We can extract the POSIX tar achive with binwalk:
$ binwalk -e ArcherAX18*.decrypted.decompressed.bin
$ ls -l _ArcherAX18*.decrypted.decompressed.bin.extracted
total 36
-rw-rw-r-- 1 kali kali 16896 Sep 4 04:12 10.tar
----r--r-x 1 kali kali 0 Nov 26 2023 ori-backup-ap-config.bin
----r--r-x 1 kali kali 0 Nov 26 2023 ori-backup-certificate.bin
----r--r-x 1 kali kali 0 Nov 26 2023 ori-backup-router-config.bin
----r--r-x 1 kali kali 13088 Nov 26 2023 ori-backup-user-config.bin
$ file _ArcherAX18*.decrypted.decompressed.bin.extracted/ori-backup-user-config.bin
_ArcherAX18*.decrypted.decompressed.bin.extracted/ori-backup-user-config.bin: regular file, no read permission
At this point, it looks like the ori-backup-user-config.bin is also encrypted. To decrypt the file, we use the same openssl command with the key and IV but first, we need to adjust the file permissions
$ chmod 660 _ArcherAX18*.decrypted.decompressed.bin.extracted/ori-backup-user-config.bin
$ openssl enc -d -aes-256-cbc -in _ArcherAX18*.decrypted.decompressed.bin.extracted/ori-backup-user-config.bin -out _ArcherAX18*.decrypted.decompressed.bin.extracted/ori-backup-user-config.bin.decrypted -K $KEY -iv $IV
$ file _ArcherAX18*.decrypted.decompressed.bin.extracted/ori-backup-user-config.bin.decrypted
_ArcherAX18*.decrypted.decompressed.bin.extracted/ori-backup-user-config.bin.decrypted: zlib compressed data
The decryption is successful! Now, we can uncompress the file.

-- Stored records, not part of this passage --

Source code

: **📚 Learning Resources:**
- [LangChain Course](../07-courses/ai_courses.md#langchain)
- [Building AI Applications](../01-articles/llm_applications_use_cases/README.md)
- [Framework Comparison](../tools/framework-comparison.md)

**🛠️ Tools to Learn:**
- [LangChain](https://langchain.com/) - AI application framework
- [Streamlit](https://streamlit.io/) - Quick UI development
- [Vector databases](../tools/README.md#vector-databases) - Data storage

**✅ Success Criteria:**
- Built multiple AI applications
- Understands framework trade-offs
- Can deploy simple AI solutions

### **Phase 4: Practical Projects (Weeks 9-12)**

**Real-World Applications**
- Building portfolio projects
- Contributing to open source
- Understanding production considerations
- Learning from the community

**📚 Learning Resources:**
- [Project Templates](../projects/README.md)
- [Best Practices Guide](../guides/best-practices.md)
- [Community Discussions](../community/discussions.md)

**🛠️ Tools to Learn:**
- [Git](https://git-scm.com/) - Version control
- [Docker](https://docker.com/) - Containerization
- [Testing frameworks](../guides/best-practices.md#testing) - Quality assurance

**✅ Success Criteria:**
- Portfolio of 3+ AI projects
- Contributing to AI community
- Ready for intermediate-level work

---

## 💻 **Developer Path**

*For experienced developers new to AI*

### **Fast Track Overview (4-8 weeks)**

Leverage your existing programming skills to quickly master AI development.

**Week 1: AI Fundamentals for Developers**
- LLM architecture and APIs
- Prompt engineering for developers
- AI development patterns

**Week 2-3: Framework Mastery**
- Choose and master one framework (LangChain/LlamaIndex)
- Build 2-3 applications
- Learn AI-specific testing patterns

$ openssl zlib -d -in _ArcherAX18*.decrypted.decompressed.bin.extracted/ori-backup-user-config.bin.decrypted -out _ArcherAX18*.decrypted.decompressed.bin.extracted/ori-backup-user-config.xml
$ $ file _ArcherAX18*.decrypted.decompressed.bin.extracted/ori-backup-user-config.xml
_ArcherAX18*.decrypted.decompressed.bin.extracted/ori-backup-user-config.xml: XML 1.0 document, ASCII text
Finally, we get the unencrypted backup configuration!
$ cat _ArcherAX18*.decrypted.decompressed.bin.extracted/ori-backup-user-config.xml
<?xml version="1.0" encoding="utf-8"?>
<config>
<access_control>
<global name="settings">
<access_mode>black</access_mode>
<enable>off</enable>
<guest_enable>on</guest_enable>
</global>
</access_control>
<accountmgnt>
<rsa name="keys">
<e>010001</e>
<d>[snipped...]</d>
<n>[snipped...]</n>
</rsa>
<meshrsa name="meshkeys">
<e>010001</e>
<d>[snipped...]</d>
<n>[snipped...]</n>
</meshrsa>
<account name="admin">
<username>admin</username>
<password>[snipped...]</password>
</account>
</accountmgnt>
<administration>
[snipped...]
At this point, we are free to modify the backup configuration to our heart’s content. When we are ready to upload the backup configuration, we do the same steps, but in reverse:
- Encrypt each
*.xmlfile but leave empty*.xmlfiles as is.$ openssl enc -aes-256-cbc -in _ArcherAX18*.decrypted.decompressed.bin.extracted/ori-backup-user-config.xml -out _ArcherAX18*.decrypted.decompressed.bin.extracted/ori-backup-user-config.bin -K $KEY -iv $IV - Create a tar containing the
*.xmlfiles:$ tar -cf config.tar ./ori-backup-ap-config.bin ./ori-backup-certificate.bin ./ori-backup-router-config.bin ./ori-backup-user-config.bin - Prepend the
fw_header.bin:$ cat fw_header.bin config.tar > ArcherAX18*.updated.tar - Encrypt the resulting tar:
$ openssl enc -aes-256-cbc -in ArcherAX18*.updated.tar -out ArcherAX18*.updated.bin -K $KEY -iv $IV - Restore the resulting
*.binfile using TPLink’s web portal.
Automating Encryption and Decryption
To automate all the steps needed, I created a small Python script to execute the exact same steps needed to encrypt/decrypt the Backup Configuration: GitHub.
The workflow should be like this:
- Perform a backup configuration
- Run the Python script to decrypt the backup
- Modify the
xmlconfiguration. - Encrypt the backup
- Restore the backup using the TPLink’s web portal
Future Work
I just realized that I can also download and upload the backup configuration automatically and I might add that if and when I have time.